[Start of Attachment]

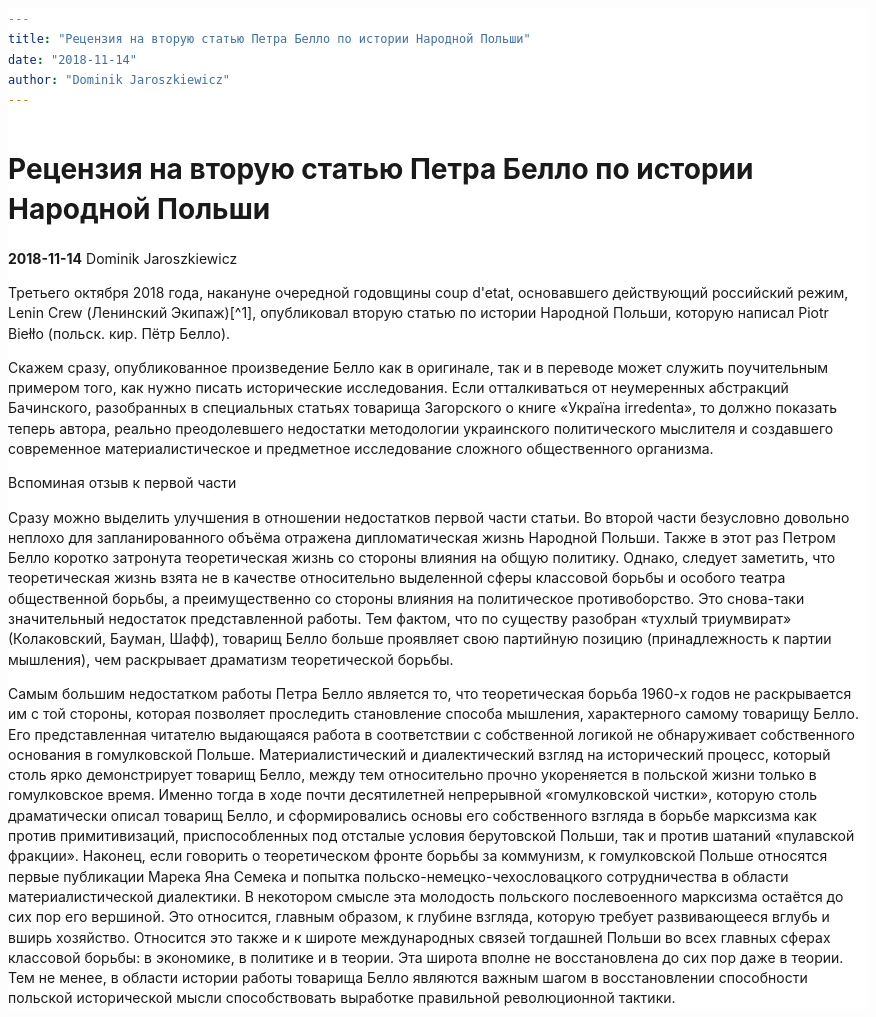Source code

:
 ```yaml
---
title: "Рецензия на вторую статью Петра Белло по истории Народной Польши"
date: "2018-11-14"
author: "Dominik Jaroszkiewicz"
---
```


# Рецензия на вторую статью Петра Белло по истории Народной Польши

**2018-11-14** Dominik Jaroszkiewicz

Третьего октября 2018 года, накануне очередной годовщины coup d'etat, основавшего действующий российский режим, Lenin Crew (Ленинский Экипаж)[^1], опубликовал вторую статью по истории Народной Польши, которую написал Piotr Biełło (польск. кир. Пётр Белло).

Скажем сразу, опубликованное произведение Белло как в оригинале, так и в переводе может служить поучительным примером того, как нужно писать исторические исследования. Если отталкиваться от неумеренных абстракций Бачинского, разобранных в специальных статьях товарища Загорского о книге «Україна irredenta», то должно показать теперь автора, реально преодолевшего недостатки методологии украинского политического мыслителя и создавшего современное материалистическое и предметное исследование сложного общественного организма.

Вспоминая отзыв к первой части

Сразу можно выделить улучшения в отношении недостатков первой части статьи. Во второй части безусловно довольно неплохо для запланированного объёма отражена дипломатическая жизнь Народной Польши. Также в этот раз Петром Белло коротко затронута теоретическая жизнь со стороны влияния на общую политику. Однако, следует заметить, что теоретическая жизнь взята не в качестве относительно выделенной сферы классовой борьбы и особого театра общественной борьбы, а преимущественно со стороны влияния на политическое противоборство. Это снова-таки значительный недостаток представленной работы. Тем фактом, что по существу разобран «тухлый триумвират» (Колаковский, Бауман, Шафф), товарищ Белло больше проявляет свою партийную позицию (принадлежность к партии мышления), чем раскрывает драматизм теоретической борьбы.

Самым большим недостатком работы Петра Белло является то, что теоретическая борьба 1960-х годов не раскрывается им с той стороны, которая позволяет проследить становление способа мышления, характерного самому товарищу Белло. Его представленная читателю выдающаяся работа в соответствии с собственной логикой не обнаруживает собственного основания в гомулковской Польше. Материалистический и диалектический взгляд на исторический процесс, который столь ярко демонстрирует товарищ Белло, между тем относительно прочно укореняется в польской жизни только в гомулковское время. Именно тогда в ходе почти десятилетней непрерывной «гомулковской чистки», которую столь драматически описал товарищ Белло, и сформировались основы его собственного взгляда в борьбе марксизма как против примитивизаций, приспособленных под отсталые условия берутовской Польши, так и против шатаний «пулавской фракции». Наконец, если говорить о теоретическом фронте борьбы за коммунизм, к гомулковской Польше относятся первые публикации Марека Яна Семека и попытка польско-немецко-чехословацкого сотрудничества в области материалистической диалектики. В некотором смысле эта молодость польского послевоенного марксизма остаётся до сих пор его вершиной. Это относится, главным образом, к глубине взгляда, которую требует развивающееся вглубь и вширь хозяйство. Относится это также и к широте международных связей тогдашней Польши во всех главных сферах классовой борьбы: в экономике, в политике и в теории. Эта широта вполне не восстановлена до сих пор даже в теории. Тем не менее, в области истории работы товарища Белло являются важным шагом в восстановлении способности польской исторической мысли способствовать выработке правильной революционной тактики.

[End of Attachment]

§ EXERCISE
Every line above with the string "вторую" in it should be copied into the answer.

§ OUTPUT
title: "Рецензия на вторую статью Петра Белло по истории Народной Польши"
# Рецензия на вторую статью Петра Белло по истории Народной Польши
Третьего октября 2018 года, накануне очередной годовщины coup d'etat, основавшего действующий российский режим, Lenin Crew (Ленинский Экипаж)[^1], опубликовал вторую статью по истории Народной Польши, которую написал Piotr Biełło (польск. кир. Пётр Белло).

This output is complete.